Las Casas defends the Indians
A Dominican priest fights for indigenous rights
Bartolomé de las Casas arrives in the Caribbean in 1502 as a colonist and landowner with indigenous slaves. He is ordained a priest in 1507 — the first person ordained in the Americas — and spends years functioning as what the system requires him to be.
And then, in 1514, preparing a Pentecost sermon, he reads a passage in Sirach: The sacrifice of an offering unjustly acquired is a mockery. He cannot continue.
He frees his slaves. He begins speaking and writing about what the conquest is actually doing to the people of the Americas. He will spend the next fifty years — until his death at age ninety-two in 1566 — as the most persistent, most effective, most infuriating advocate for indigenous rights in the history of the Spanish empire.
His A Short Account of the Destruction of the Indies documents the atrocities of the conquest with a specificity that is still difficult to read. He presents it to King Charles V. It produces the New Laws of 1542, which limit indigenous slavery and encomienda — though the laws are widely ignored in the colonies.
Las Casas does not win. The conquest continues. The indigenous populations continue to be decimated by disease, forced labor, and violence. But his voice is on the record, insisting in the language of the colonizers' own faith that what is being done contradicts the gospel the missionaries claim to bring.

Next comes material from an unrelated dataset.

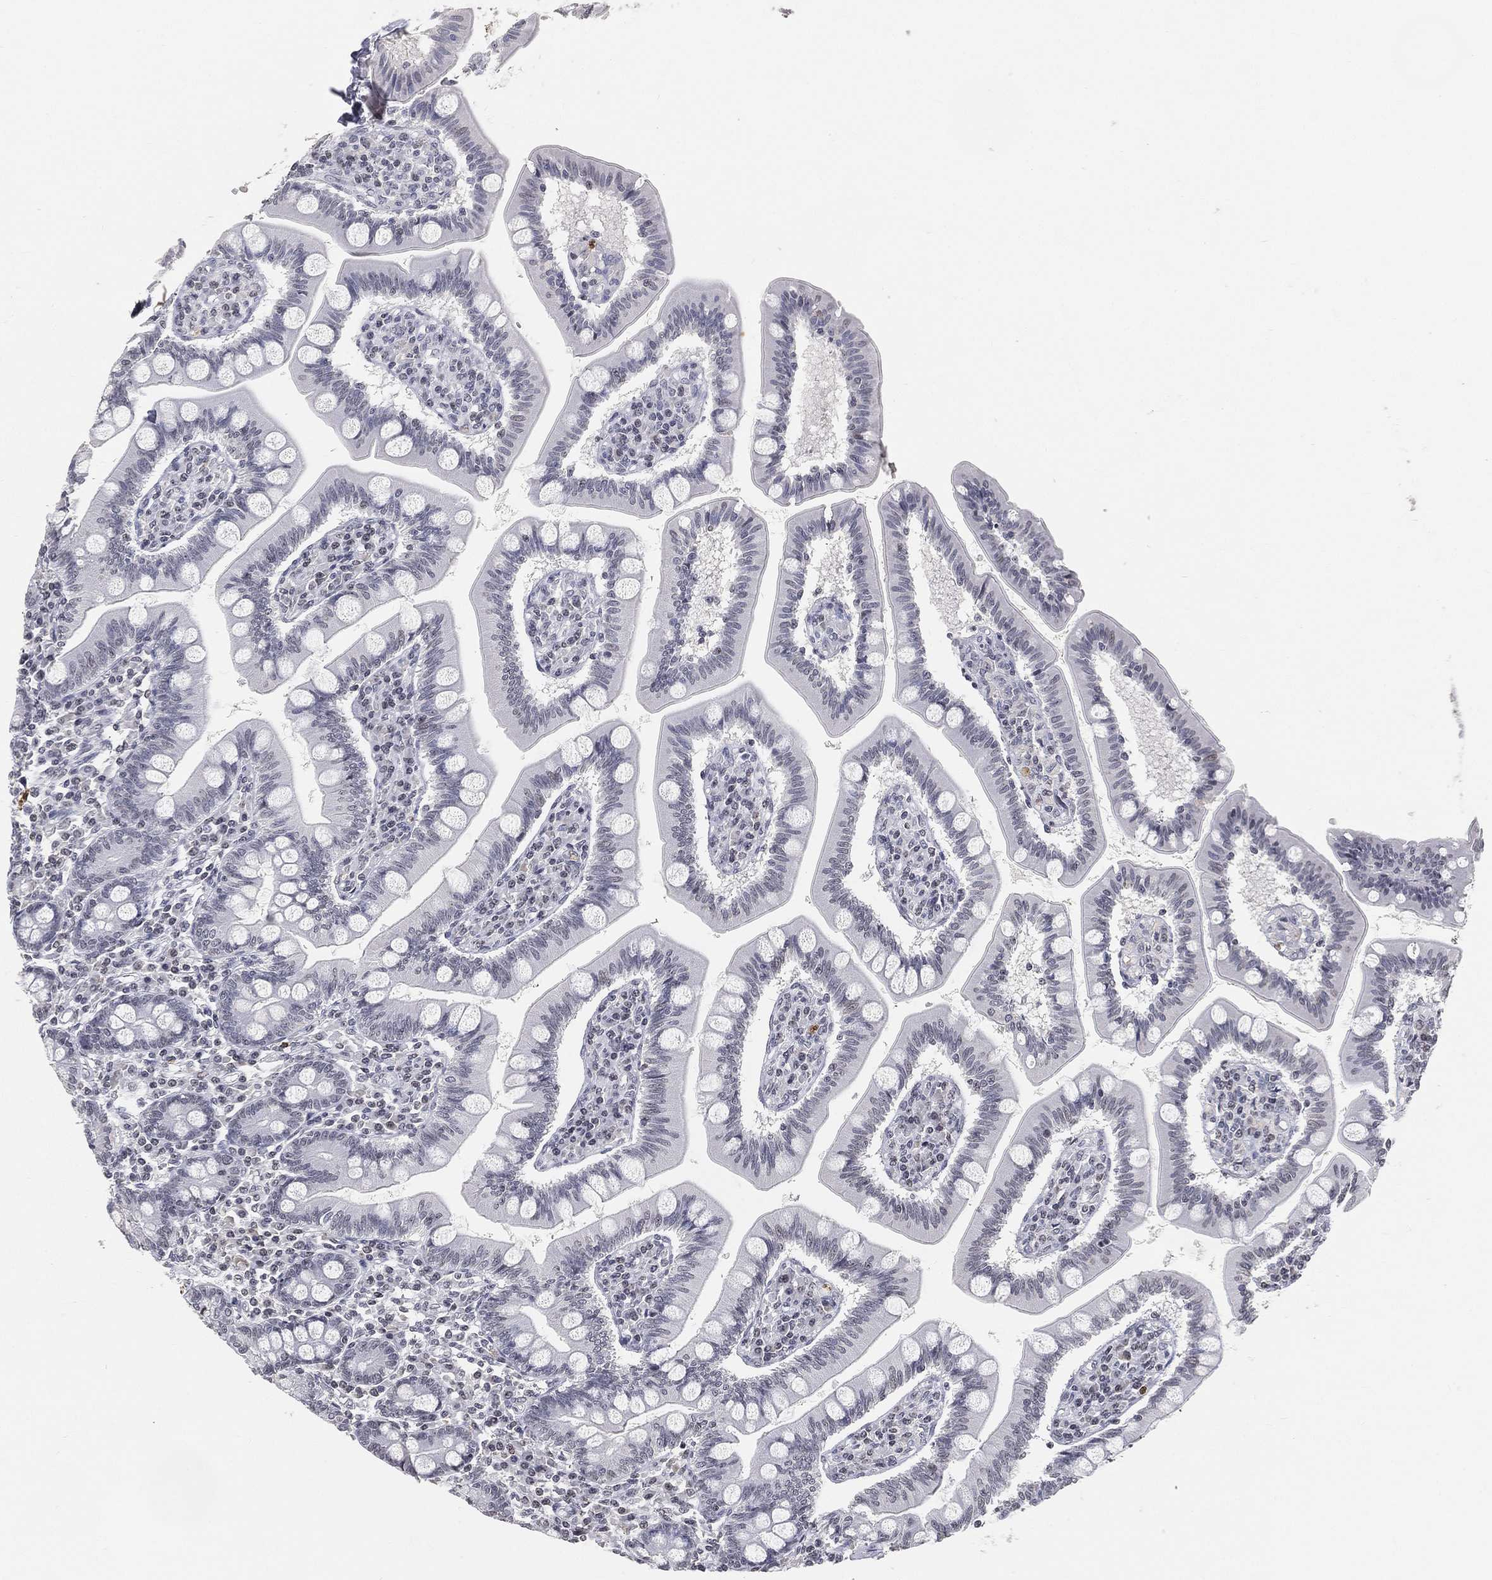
{"staining": {"intensity": "negative", "quantity": "none", "location": "none"}, "tissue": "small intestine", "cell_type": "Glandular cells", "image_type": "normal", "snomed": [{"axis": "morphology", "description": "Normal tissue, NOS"}, {"axis": "topography", "description": "Small intestine"}], "caption": "High magnification brightfield microscopy of unremarkable small intestine stained with DAB (3,3'-diaminobenzidine) (brown) and counterstained with hematoxylin (blue): glandular cells show no significant expression.", "gene": "ARG1", "patient": {"sex": "male", "age": 88}}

The church that sponsored the conquest also produced the man who most clearly condemned it.
“The Indians are our brothers, and Christ has given his life for them. Why do we persecute them with such inhuman savagery when they want to embrace the faith?”
— Bartolomé de las Casas, c. 1540s AD
“Open your mouth for the mute, In the cause of all who are left desolate. Open your mouth, judge righteously, And serve justice to the poor and needy.”
Las Casas read a scripture passage and could not continue what he was doing.
This is what the word of God is supposed to do: interrupt. Convict. Make the acceptable unacceptable. Make the normal visible as the wrong it is.
He freed his slaves and spent the next fifty years paying the cost of having read carefully.
The word is still doing this. It is still interrupting comfortable arrangements and making people see what they have been participating in.
What would you have to change if you read the passage you have been avoiding?